Abrangência e exceções
Conforme divulgado pelo USTR e reportado pelo Jornal do Brasil, a tarifa incidirá sobre uma ampla gama de produtos brasileiros exportados aos Estados Unidos. No entanto, a lista prevê exceções para itens considerados estratégicos para o mercado americano, incluindo carne bovina, café, suco de laranja, petróleo e celulose — segmentos nos quais o Brasil ocupa posição relevante no abastecimento dos EUA.

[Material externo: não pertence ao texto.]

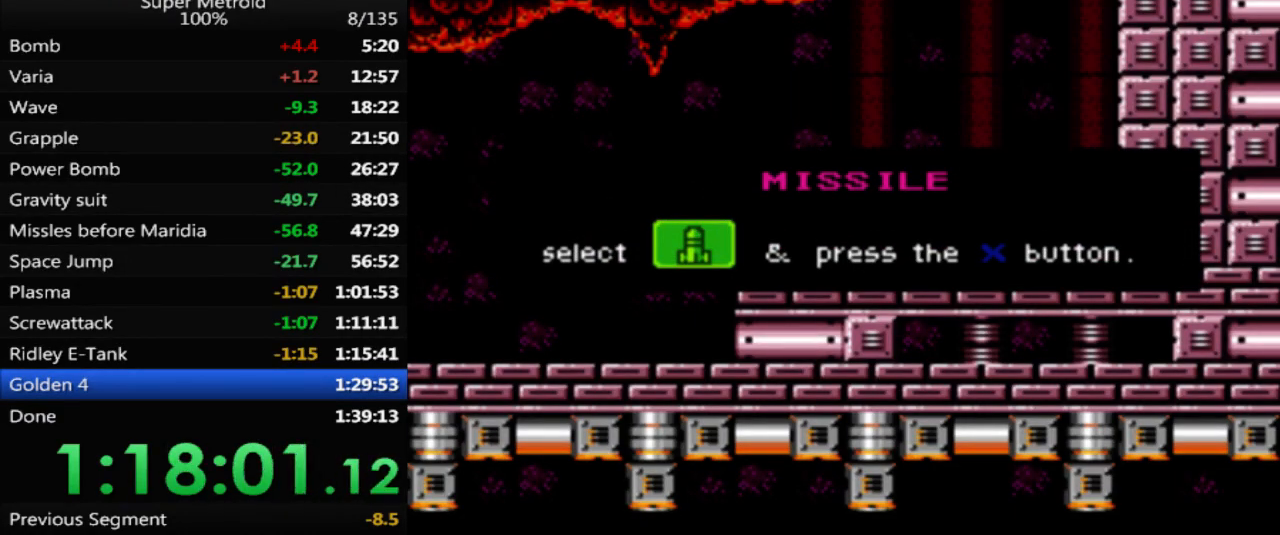
{"buttons": ["DPAD_RIGHT"], "events": []}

A justificativa americana para a medida está ancorada no déficit comercial bilateral. Segundo dados do próprio governo dos Estados Unidos, reportados pelo Poder360, o Brasil acumula um superávit de US$ 424,5 bilhões com os EUA nos últimos 15 anos — cifra que Washington aponta como evidência de desequilíbrio nas relações comerciais entre os dois países.

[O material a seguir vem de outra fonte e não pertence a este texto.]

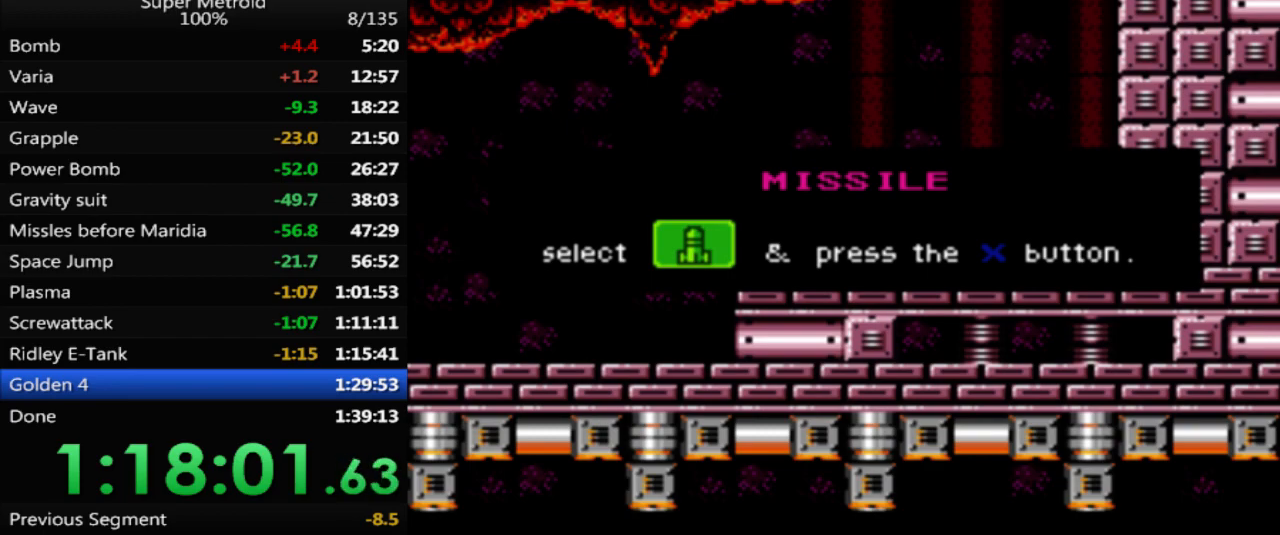
{"buttons": ["DPAD_RIGHT"], "events": []}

Reação do governo brasileiro
O governo Lula respondeu ao anúncio com tom firme, conforme reportado pelo NDMais. Além de classificar a decisão americana como um "marco lastimável", o Planalto indicou que pretende acionar dois instrumentos de resposta: a Lei de Reciprocidade, aprovada pelo Congresso brasileiro, e o mecanismo de solução de controvérsias da Organização Mundial do Comércio (OMC).
A Lei de Reciprocidade permite ao governo brasileiro adotar contramedidas tarifárias e não tarifárias proporcionais contra países que imponham barreiras consideradas injustas ao comércio com o Brasil. Já o recurso à OMC representa a via multilateral de contestação, processo que costuma ser mais longo, mas que confere legitimidade jurídica internacional à posição brasileira.
Contexto
A decisão americana se insere em uma política comercial mais ampla dos Estados Unidos, que tem ampliado a imposição de tarifas sobre parceiros comerciais com os quais mantém déficits significativos. O Brasil, como uma das maiores economias do hemisfério e parceiro histórico de Washington, passa agora a integrar o grupo de países diretamente atingidos por essa estratégia.

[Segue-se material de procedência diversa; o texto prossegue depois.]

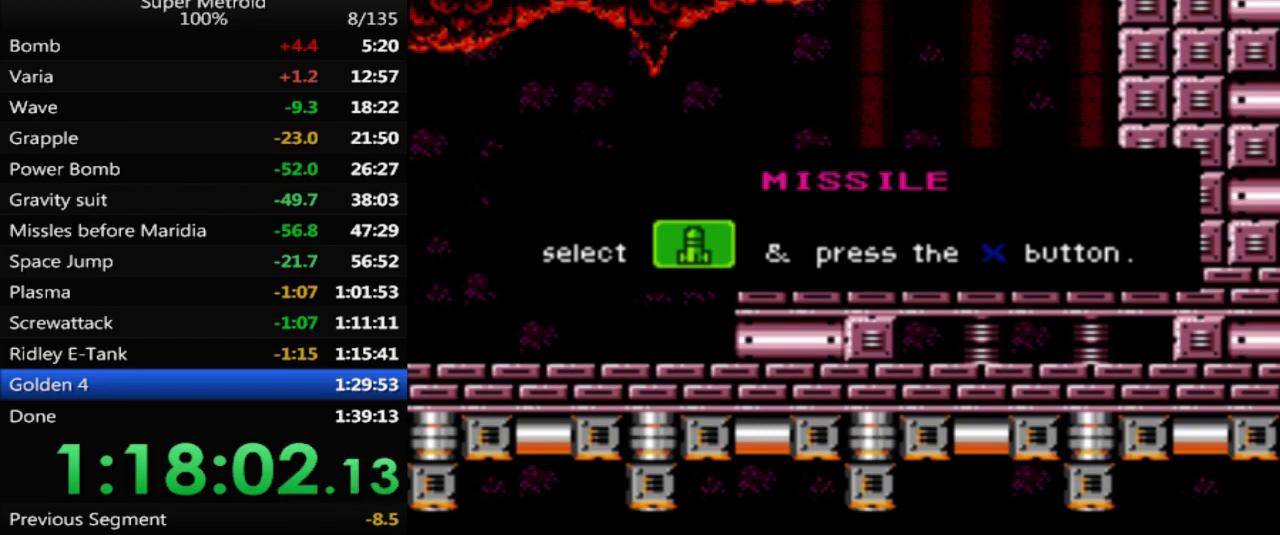
{"buttons": ["DPAD_RIGHT"], "events": []}
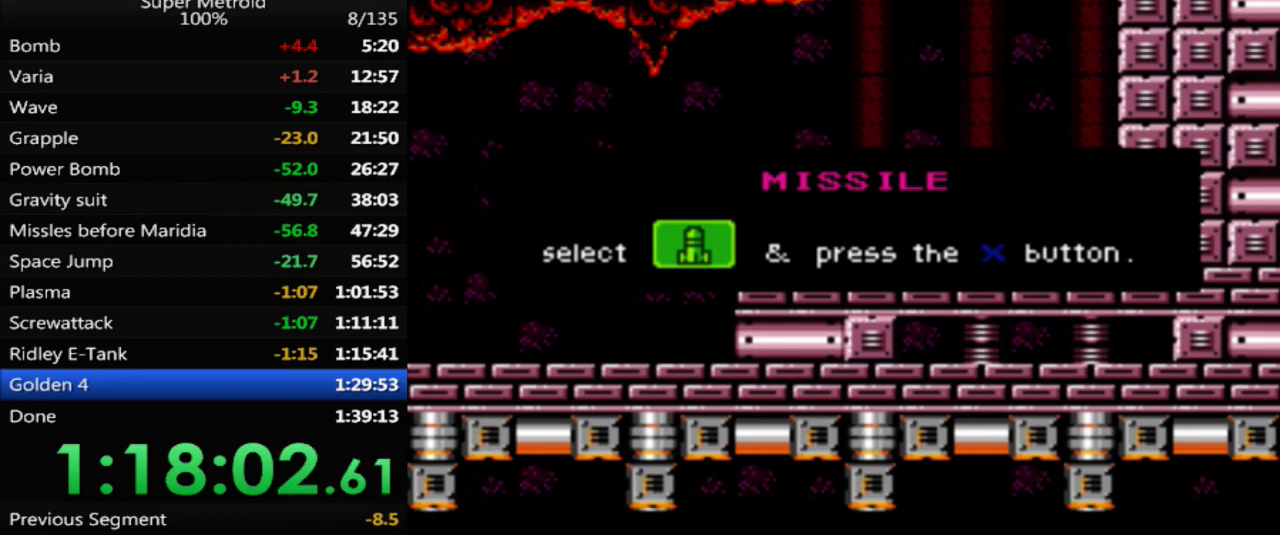
{"buttons": ["A", "DPAD_RIGHT"], "events": [[217, "A", "down"]]}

A exclusão de produtos como carne bovina, café e petróleo da lista tarifária sugere que os EUA buscaram preservar cadeias de fornecimento nas quais a substituição de produtos brasileiros seria mais custosa para o consumidor e para a indústria americanos. Ainda assim, o impacto sobre os demais setores exportadores brasileiros pode ser significativo, a depender do escopo final da lista de produtos afetados.
O desdobramento das negociações e a eventual aplicação de medidas retaliatórias pelo Brasil devem marcar as relações comerciais entre os dois países nas próximas semanas.